(Machine-readable hardware designs)
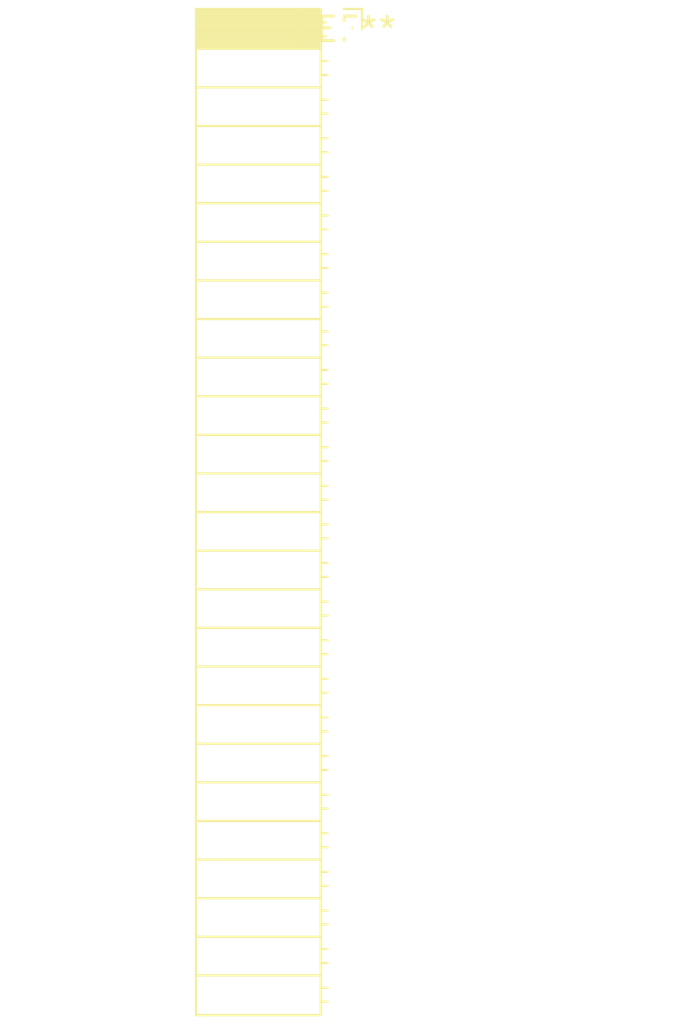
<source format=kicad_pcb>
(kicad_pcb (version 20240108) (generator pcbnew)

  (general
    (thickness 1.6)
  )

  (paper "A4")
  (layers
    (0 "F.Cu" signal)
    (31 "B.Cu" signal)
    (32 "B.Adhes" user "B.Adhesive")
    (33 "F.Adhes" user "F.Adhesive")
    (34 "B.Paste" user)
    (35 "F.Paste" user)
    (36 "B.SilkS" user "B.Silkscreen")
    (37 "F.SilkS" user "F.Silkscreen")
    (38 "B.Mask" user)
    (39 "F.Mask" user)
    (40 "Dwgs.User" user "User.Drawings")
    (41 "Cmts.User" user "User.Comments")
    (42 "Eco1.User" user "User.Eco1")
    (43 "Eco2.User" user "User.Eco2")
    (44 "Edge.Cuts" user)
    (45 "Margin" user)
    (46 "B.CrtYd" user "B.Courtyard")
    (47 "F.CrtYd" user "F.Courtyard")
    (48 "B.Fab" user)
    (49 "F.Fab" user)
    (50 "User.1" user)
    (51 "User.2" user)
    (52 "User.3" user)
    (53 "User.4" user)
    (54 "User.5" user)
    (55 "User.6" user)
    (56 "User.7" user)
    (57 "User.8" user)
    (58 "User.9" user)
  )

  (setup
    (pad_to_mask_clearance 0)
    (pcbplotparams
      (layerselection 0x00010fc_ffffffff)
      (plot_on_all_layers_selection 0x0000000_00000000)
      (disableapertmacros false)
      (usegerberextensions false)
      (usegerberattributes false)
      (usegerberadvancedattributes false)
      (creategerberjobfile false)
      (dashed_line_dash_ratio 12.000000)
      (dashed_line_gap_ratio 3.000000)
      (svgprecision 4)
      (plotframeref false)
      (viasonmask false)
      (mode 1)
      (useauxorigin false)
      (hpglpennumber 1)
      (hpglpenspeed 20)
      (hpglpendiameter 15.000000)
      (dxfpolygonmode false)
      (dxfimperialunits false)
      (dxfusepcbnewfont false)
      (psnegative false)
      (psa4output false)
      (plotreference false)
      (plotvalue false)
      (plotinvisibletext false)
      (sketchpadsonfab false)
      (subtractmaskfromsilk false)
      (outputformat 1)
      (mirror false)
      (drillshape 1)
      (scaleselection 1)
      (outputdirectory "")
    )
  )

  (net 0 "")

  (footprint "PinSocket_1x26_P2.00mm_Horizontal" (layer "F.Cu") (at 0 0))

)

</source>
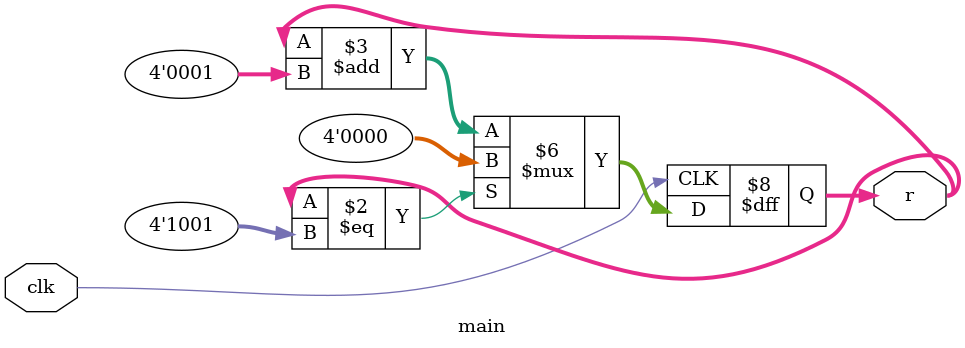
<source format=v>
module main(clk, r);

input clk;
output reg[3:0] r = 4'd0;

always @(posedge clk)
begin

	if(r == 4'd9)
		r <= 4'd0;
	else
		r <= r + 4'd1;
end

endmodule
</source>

* [Job item]:
Each record should be given again exactly, with no picture carried over.

* [Output of the task]:
<source format=kicad_pcb>
(kicad_pcb (version 20240108) (generator pcbnew)

  (general
    (thickness 1.6)
  )

  (paper "A4")
  (layers
    (0 "F.Cu" signal)
    (31 "B.Cu" signal)
    (32 "B.Adhes" user "B.Adhesive")
    (33 "F.Adhes" user "F.Adhesive")
    (34 "B.Paste" user)
    (35 "F.Paste" user)
    (36 "B.SilkS" user "B.Silkscreen")
    (37 "F.SilkS" user "F.Silkscreen")
    (38 "B.Mask" user)
    (39 "F.Mask" user)
    (40 "Dwgs.User" user "User.Drawings")
    (41 "Cmts.User" user "User.Comments")
    (42 "Eco1.User" user "User.Eco1")
    (43 "Eco2.User" user "User.Eco2")
    (44 "Edge.Cuts" user)
    (45 "Margin" user)
    (46 "B.CrtYd" user "B.Courtyard")
    (47 "F.CrtYd" user "F.Courtyard")
    (48 "B.Fab" user)
    (49 "F.Fab" user)
    (50 "User.1" user)
    (51 "User.2" user)
    (52 "User.3" user)
    (53 "User.4" user)
    (54 "User.5" user)
    (55 "User.6" user)
    (56 "User.7" user)
    (57 "User.8" user)
    (58 "User.9" user)
  )

  (setup
    (pad_to_mask_clearance 0)
    (pcbplotparams
      (layerselection 0x00010fc_ffffffff)
      (plot_on_all_layers_selection 0x0000000_00000000)
      (disableapertmacros false)
      (usegerberextensions false)
      (usegerberattributes false)
      (usegerberadvancedattributes false)
      (creategerberjobfile false)
      (dashed_line_dash_ratio 12.000000)
      (dashed_line_gap_ratio 3.000000)
      (svgprecision 4)
      (plotframeref false)
      (viasonmask false)
      (mode 1)
      (useauxorigin false)
      (hpglpennumber 1)
      (hpglpenspeed 20)
      (hpglpendiameter 15.000000)
      (dxfpolygonmode false)
      (dxfimperialunits false)
      (dxfusepcbnewfont false)
      (psnegative false)
      (psa4output false)
      (plotreference false)
      (plotvalue false)
      (plotinvisibletext false)
      (sketchpadsonfab false)
      (subtractmaskfromsilk false)
      (outputformat 1)
      (mirror false)
      (drillshape 1)
      (scaleselection 1)
      (outputdirectory "")
    )
  )

  (net 0 "")

  (footprint "PinSocket_1x26_P2.00mm_Horizontal" (layer "F.Cu") (at 0 0))

)

</source>
<source format=v>
module main(clk, r);

input clk;
output reg[3:0] r = 4'd0;

always @(posedge clk)
begin

	if(r == 4'd9)
		r <= 4'd0;
	else
		r <= r + 4'd1;
end

endmodule
</source>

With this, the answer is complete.